PROBLEM TO WORK ON.
How many lines in the material below contain the string "potted", with case counting? Reply with the number only.

MATERIALS PROVIDED.
============================================================
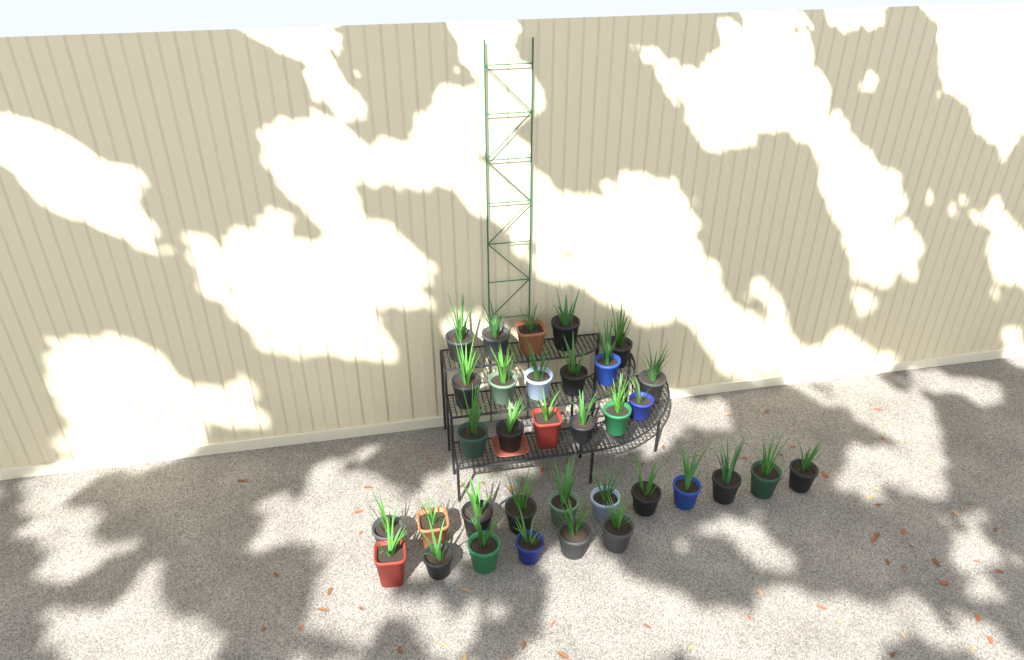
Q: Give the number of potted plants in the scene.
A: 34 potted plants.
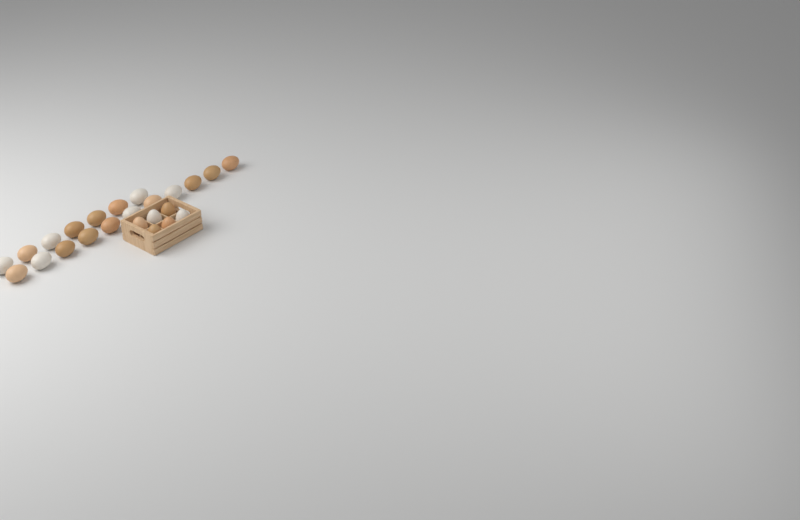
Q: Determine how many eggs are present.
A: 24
============================================================
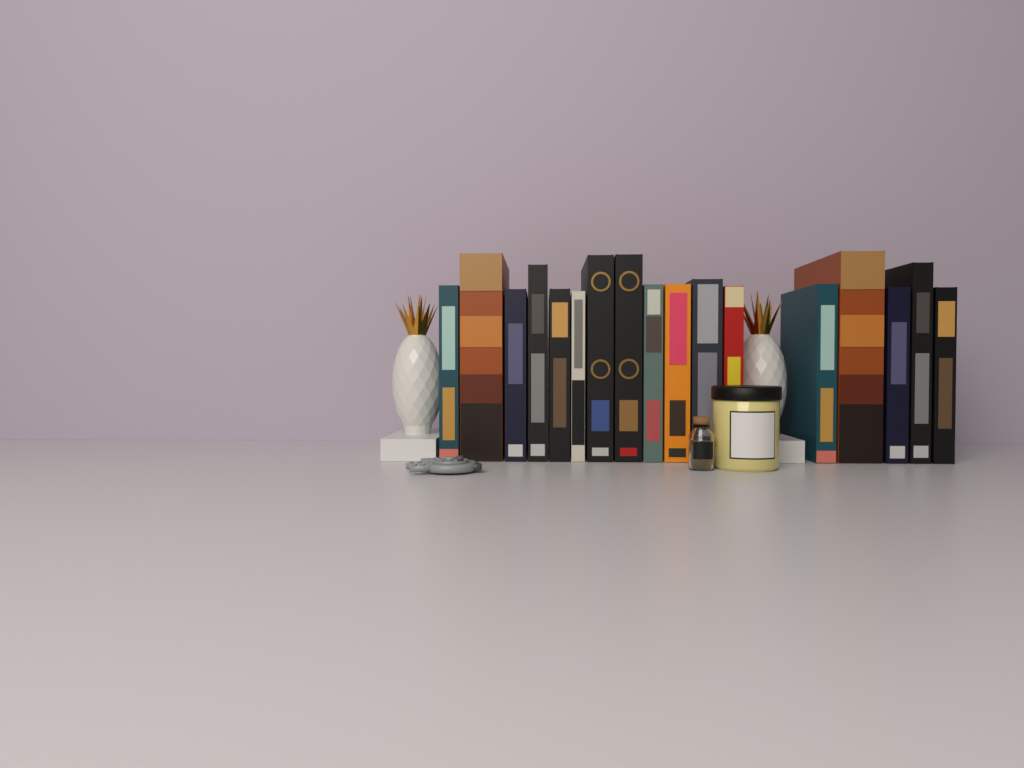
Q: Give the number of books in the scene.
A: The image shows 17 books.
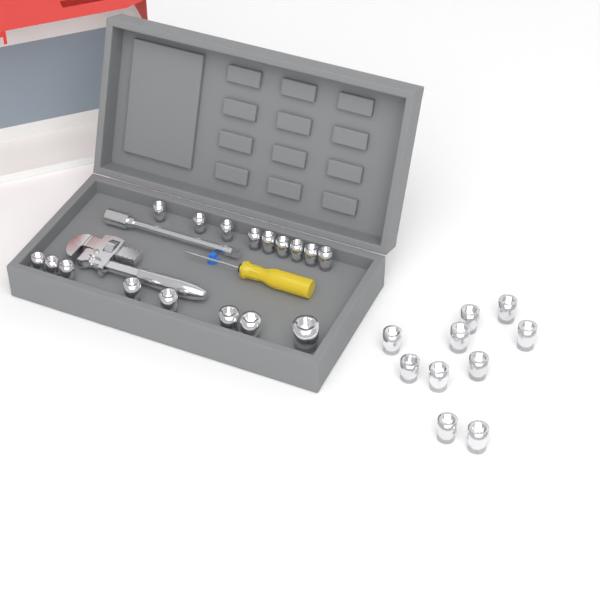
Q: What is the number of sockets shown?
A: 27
============================================================
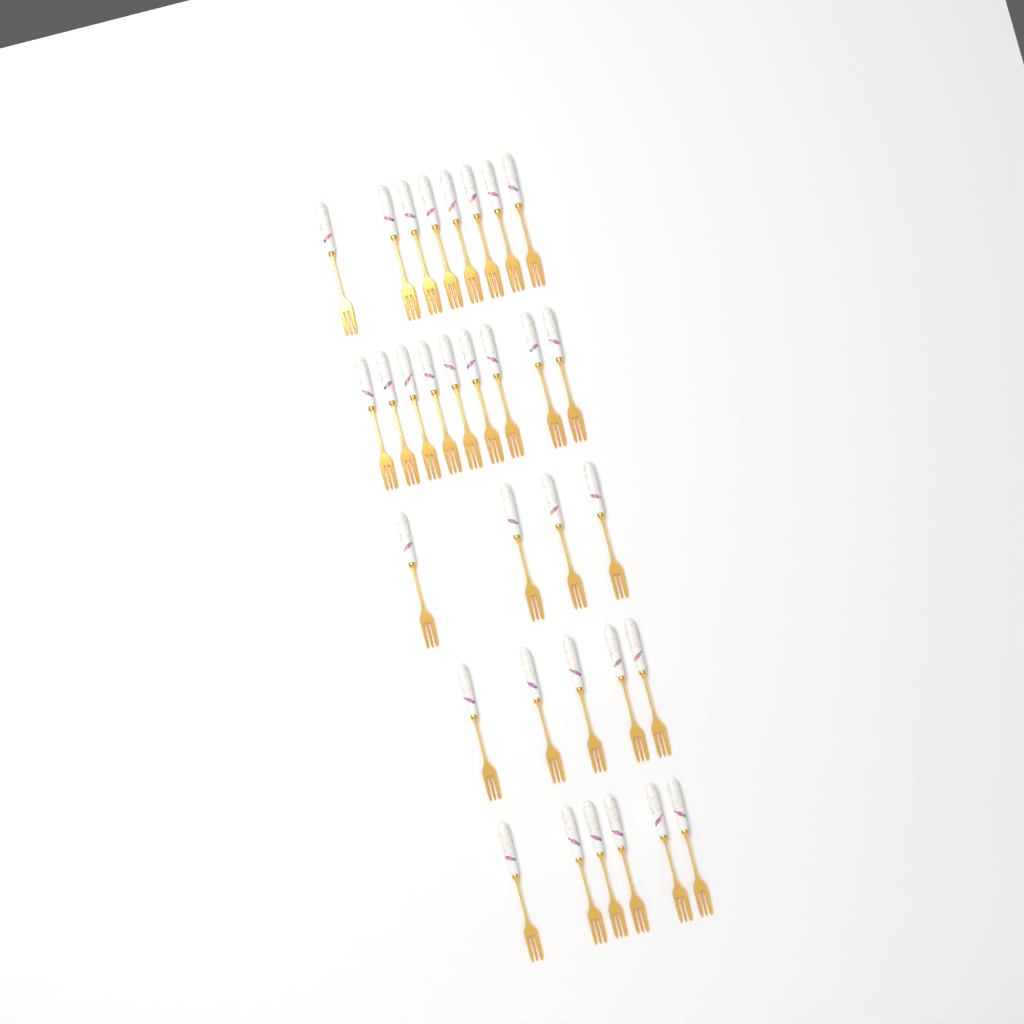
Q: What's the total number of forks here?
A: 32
============================================================
RESULT OF THIS EXERCISE.
2